Por Jerry Maquenzi
Recentemente, Moçambique tem promovido “kits de auto-emprego” para jovens como uma estratégia de combate ao desemprego. Motocicletas, kits agrícolas, bancas e instrumentos de alfaiataria são distribuídos, simbolizando o compromisso do Estado com a juventude. No entanto, essas entregas cerimoniais escondem uma realidade preocupante: a precariedade disfarçada de oportunidade.
Em vez de resolver as causas do desemprego juvenil, como a falta de educação, exclusão produtiva e fraco desenvolvimento económico nas zonas periféricas ou rurais, o governo transfere o risco para os jovens, incentivando-os a empreender em condições difíceis. Essa abordagem não resolve o problema do desemprego juvenil e pode aumentar a frustração, precariedade e desresponsabilização estatal.
Este artigo de opinião argumenta que a abordagem centrada na distribuição de kits de auto-emprego não deve ser a principal estratégia das políticas públicas de juventude em Moçambique. Em vez disso, propõe-se um conjunto de alternativas estruturais que estejam alinhadas com a realidade da juventude moçambicana, especialmente nas áreas rurais e semiurbanas.

Registos fornecidos:
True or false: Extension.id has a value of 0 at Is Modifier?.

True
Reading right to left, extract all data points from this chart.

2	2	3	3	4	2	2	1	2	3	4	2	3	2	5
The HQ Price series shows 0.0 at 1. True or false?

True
* * *
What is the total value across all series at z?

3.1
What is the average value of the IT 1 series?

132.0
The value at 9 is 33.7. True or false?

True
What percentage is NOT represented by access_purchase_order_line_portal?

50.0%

Exercícios propostos:
- a) Enumere todos os bens que, segundo o texto sobre os kits de auto-emprego, são distribuídos aos jovens.
- b) Conte as linhas dos registos em que figura a palavra "value" e indique somente o número.

Resultados esperados:
- a) Motocicletas, kits agrícolas, bancas e instrumentos de alfaiataria.

- b) 4